The year was 1990 and the times were simple. Boston was still pink hat-less. Barry Bonds was a skinny Pirate. Billy Beane was one year removed from a 54 OPS+ season, his final one. And Jose Canseco appeared on various baseball cards in blue jeans—no shirt. The image was used for several cards, but none better than Daytona's Power & Glory.
It sounds impossible, but the back of the card is just as magnificent as the front. It overwhelms with information. Jose Canseco has a Cigarette boat, and it is big. His houses—houses—are also big, even though his wife is not big. The square footage, though, probably accommodates the enormous pile of money Jose has thanks to his $536 per hour paycheck, so it works out.

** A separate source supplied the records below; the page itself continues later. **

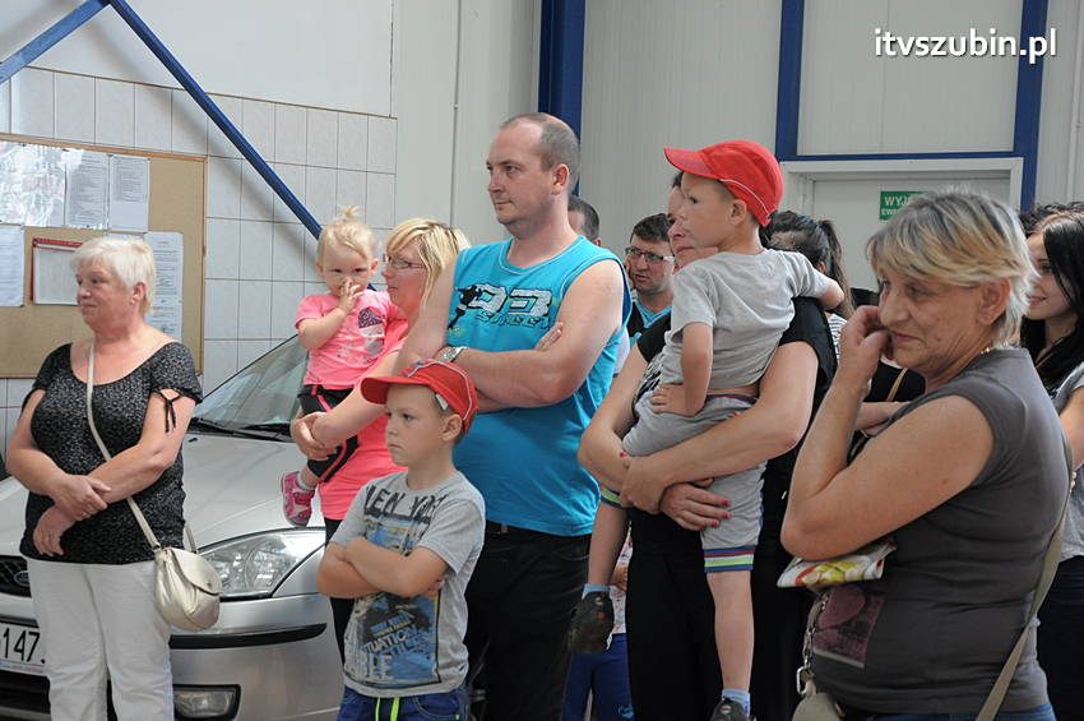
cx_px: 542
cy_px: 360
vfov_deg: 18.9
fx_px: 2166
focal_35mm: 72
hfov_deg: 28.1
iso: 800
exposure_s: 1/160
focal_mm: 48
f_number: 5.6
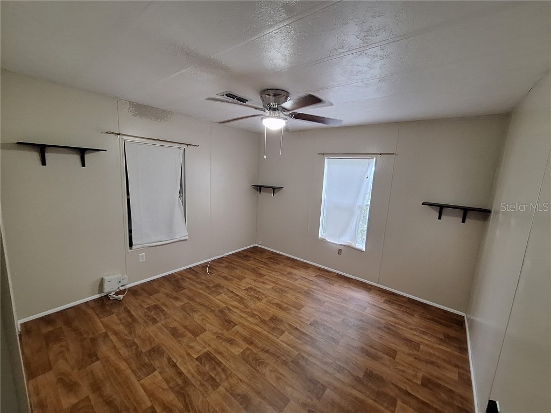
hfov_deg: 106.2
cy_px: 206
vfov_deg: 89.9
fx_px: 207
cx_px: 276
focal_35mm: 13
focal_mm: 1.74
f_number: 2.2
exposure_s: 1/24
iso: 160
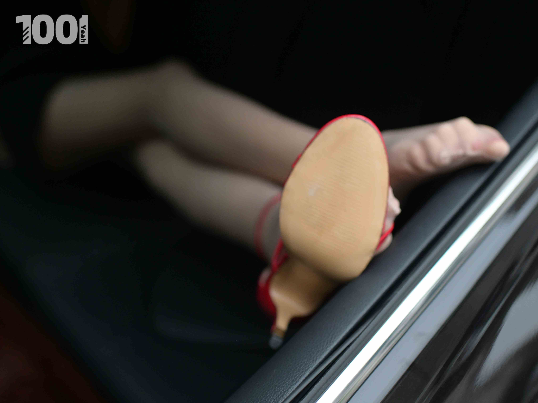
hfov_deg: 48.9
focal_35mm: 38
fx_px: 591
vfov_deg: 37.7
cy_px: 202
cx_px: 303
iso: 1600
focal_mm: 35
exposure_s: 1/250
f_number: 2.5
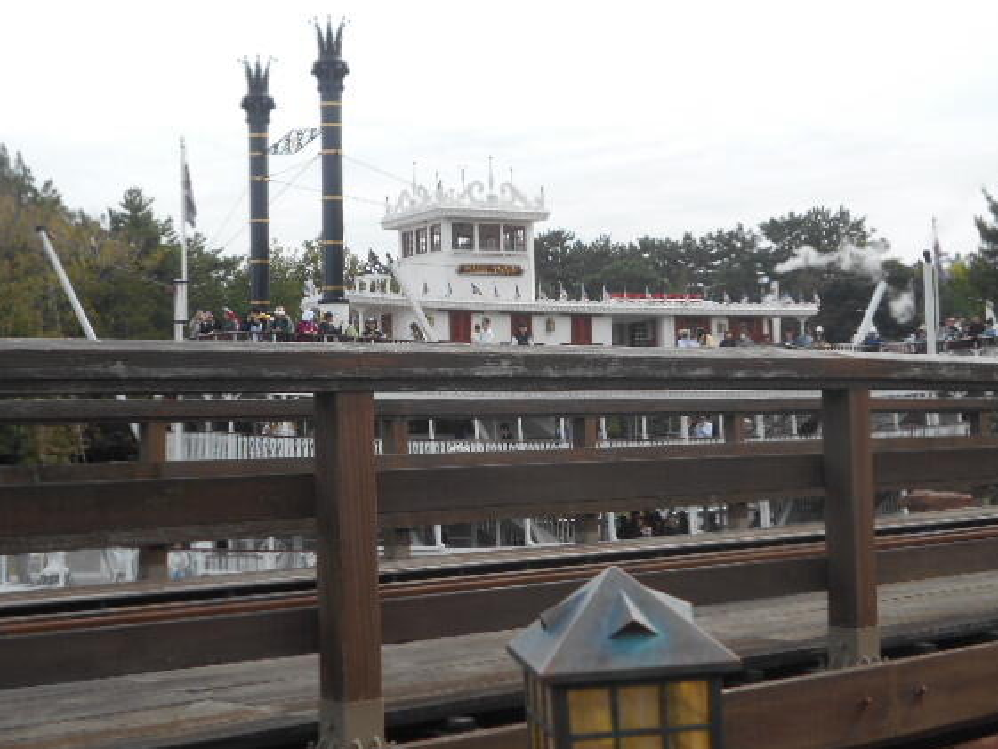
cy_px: 340
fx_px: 1644
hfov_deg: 33.8
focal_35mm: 57
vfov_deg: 25.7
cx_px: 470
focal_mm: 8.8
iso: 80
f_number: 4.5
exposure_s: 1/400
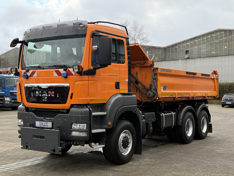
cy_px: 88
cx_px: 117
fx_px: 324
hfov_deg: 39.7
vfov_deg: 30.3
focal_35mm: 48
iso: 100
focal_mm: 6.76
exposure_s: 1/337
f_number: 1.78
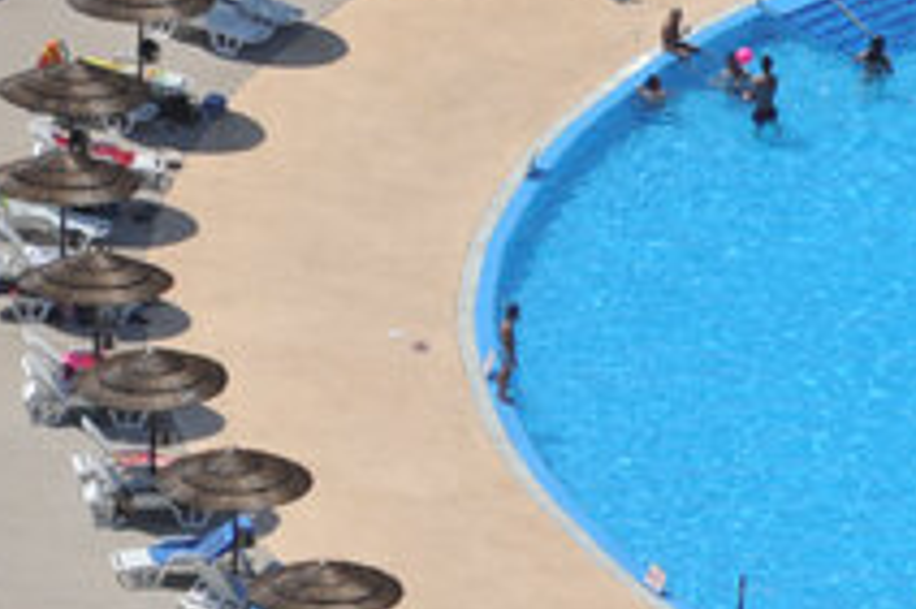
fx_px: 26009
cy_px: 691
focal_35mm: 1023
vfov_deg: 1.3
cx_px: 2312
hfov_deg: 2.0
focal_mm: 200
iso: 400
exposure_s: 1/1600
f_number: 9
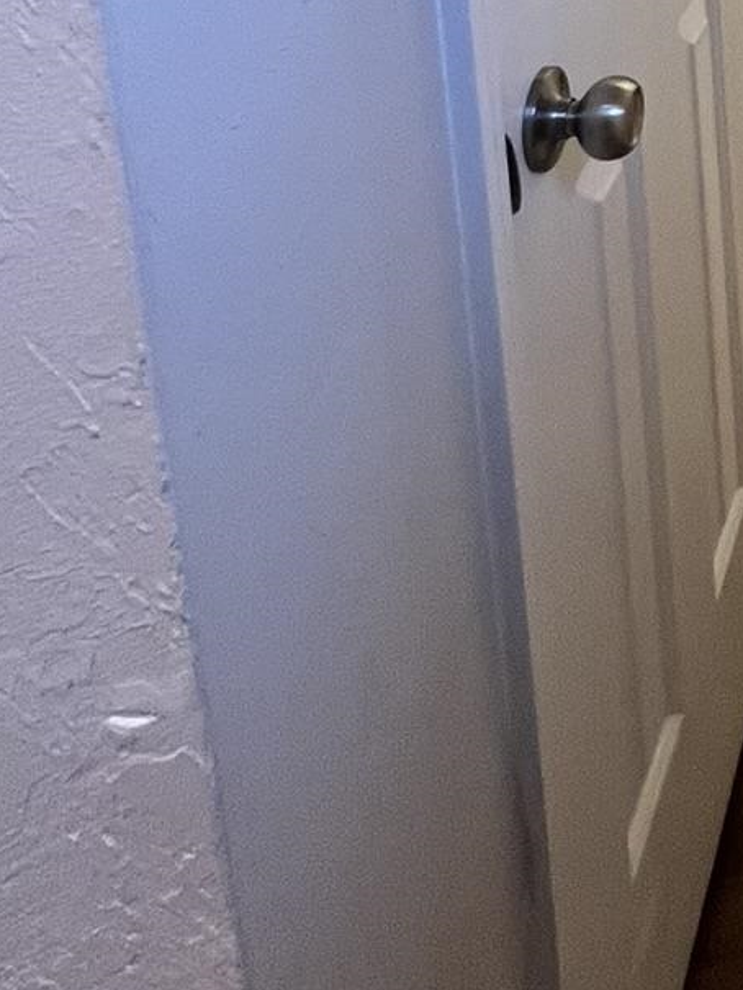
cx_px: 1170
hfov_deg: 24.2
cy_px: -344
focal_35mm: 44
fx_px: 1259
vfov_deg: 31.4
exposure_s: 1/60
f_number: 1.8
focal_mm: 1.57
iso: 125
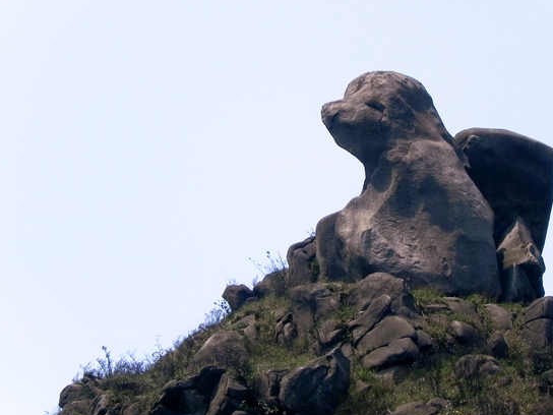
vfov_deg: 4.7
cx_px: 315
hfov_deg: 6.2
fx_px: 5080
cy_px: 182
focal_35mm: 318
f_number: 7.1
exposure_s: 1/410
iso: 160
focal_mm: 44
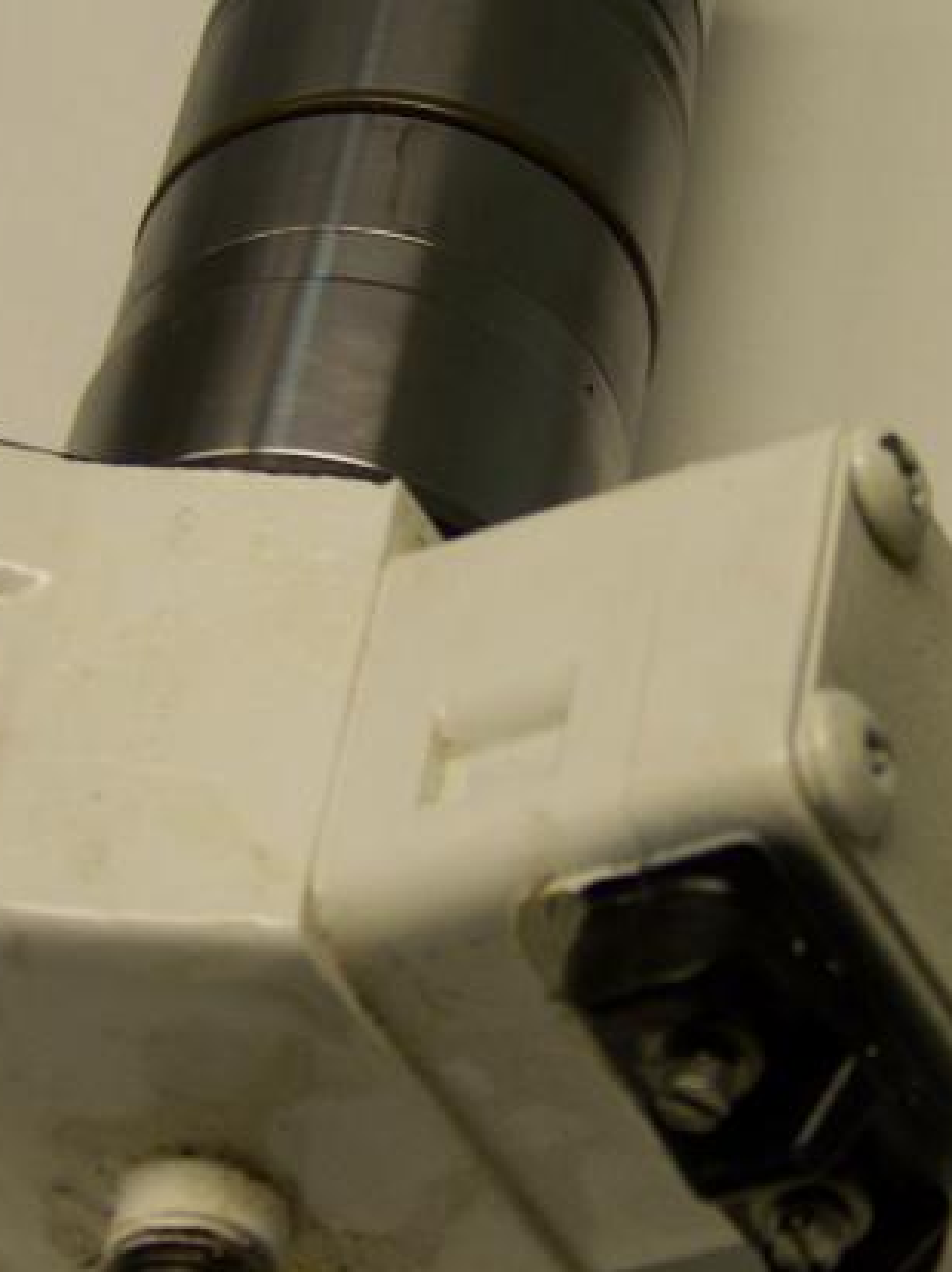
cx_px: 544
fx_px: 4772
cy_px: 762
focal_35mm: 130
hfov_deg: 11.4
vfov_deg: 15.2
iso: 80
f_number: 3.2
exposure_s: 1/30
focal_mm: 11.7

But excess was the hallmark of the 90's wasn't it? The dot-com bubble. 70 home run seasons. Zubaz. It was a free for all. It makes the minimalism of the front of the card almost beautiful. No shirt. No sideburns. No society. Just Jose and the desert sun bronzing his big (except for the waist) physique. Look at his face. He cares not for the trivial. Where did that ball go? 450 feet? To Mars? Are we on Mars? It doesn't matter. Nothing matters when you are a giant. Jose might say the same to the stupid-with-dehydration McCarthy protagonist who wandered into the tangential realm of this baseball-bat-wielding Adonis in the middle of the California desert for 10 pages, looking for answers.
Canseco has the expression of a man completely at peace with himself and his place in the world he walks. "Picture of me swinging in just my jeans? Why the fuck not—I'm Jose Canseco?" he appears to say. In 1990, that probably justified a lot. It all went away, of course; the power and the glory. "Write a book about steroids in baseball? Why the fuck not—I was Jose Canseco."
Jose Canseco was right about a lot of things in baseball, of course. His book exposed a culture some say run amok. But the price he paid was a hefty one—"when he screws up, he screws up extra big"—he ostracized himself from the sport that made him.
The theme of the baseball card is size, both in the literal and metaphorical sense. It describes Jose's world as big: his physique, bank account, houses and his bat. His bat was "the biggest anybody swings." His success was great in 1990, but success does not just happen. Sacrifices must be made. We now know not everything about Jose Canseco in 1990 was big and we now know why he was described as an athletic flower and not something more virile.